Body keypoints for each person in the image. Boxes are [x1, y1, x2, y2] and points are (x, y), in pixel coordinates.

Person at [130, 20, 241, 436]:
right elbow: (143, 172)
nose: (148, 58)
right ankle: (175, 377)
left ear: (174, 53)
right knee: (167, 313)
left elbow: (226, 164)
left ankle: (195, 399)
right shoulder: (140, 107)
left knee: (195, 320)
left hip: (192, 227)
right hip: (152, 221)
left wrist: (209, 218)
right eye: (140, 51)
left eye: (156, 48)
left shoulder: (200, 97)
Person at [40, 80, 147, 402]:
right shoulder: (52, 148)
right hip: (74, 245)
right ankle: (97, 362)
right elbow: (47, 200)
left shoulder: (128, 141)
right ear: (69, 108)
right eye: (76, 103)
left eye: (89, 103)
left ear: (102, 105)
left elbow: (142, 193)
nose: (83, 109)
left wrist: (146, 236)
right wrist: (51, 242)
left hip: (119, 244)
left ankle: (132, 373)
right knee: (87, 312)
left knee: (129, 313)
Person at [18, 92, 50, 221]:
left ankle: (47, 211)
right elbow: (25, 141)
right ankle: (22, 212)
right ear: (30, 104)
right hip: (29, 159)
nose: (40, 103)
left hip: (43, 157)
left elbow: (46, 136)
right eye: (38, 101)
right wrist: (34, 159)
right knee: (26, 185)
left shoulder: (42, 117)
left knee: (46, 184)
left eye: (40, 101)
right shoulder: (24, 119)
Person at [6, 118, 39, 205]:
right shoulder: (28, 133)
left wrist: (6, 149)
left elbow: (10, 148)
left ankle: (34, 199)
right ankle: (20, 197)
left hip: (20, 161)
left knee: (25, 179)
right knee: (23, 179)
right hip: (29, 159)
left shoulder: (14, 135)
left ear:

◇ ◇ ◇ ◇ ◇

DESCRIPTION OF THE TASK:
Return the data exactly. Include every record.

COMPLETED EXERCISE:
Body keypoints for each person in the image. Boxes are [x1, y1, x2, y2] and points are (x, y), in pixel coordinates.

Person at [130, 20, 241, 436]:
right elbow: (143, 172)
nose: (148, 58)
right ankle: (175, 377)
left ear: (174, 53)
right knee: (167, 313)
left elbow: (226, 164)
left ankle: (195, 399)
right shoulder: (140, 107)
left knee: (195, 320)
left hip: (192, 227)
right hip: (152, 221)
left wrist: (209, 218)
right eye: (140, 51)
left eye: (156, 48)
left shoulder: (200, 97)
Person at [40, 80, 147, 402]:
right shoulder: (52, 148)
right hip: (74, 245)
right ankle: (97, 362)
right elbow: (47, 200)
left shoulder: (128, 141)
right ear: (69, 108)
right eye: (76, 103)
left eye: (89, 103)
left ear: (102, 105)
left elbow: (142, 193)
nose: (83, 109)
left wrist: (146, 236)
right wrist: (51, 242)
left hip: (119, 244)
left ankle: (132, 373)
right knee: (87, 312)
left knee: (129, 313)
Person at [18, 92, 50, 221]:
left ankle: (47, 211)
right elbow: (25, 141)
right ankle: (22, 212)
right ear: (30, 104)
right hip: (29, 159)
nose: (40, 103)
left hip: (43, 157)
left elbow: (46, 136)
right eye: (38, 101)
right wrist: (34, 159)
right knee: (26, 185)
left shoulder: (42, 117)
left knee: (46, 184)
left eye: (40, 101)
right shoulder: (24, 119)
Person at [6, 118, 39, 205]:
right shoulder: (28, 133)
left wrist: (6, 149)
left elbow: (10, 148)
left ankle: (34, 199)
right ankle: (20, 197)
left hip: (20, 161)
left knee: (25, 179)
right knee: (23, 179)
right hip: (29, 159)
left shoulder: (14, 135)
left ear:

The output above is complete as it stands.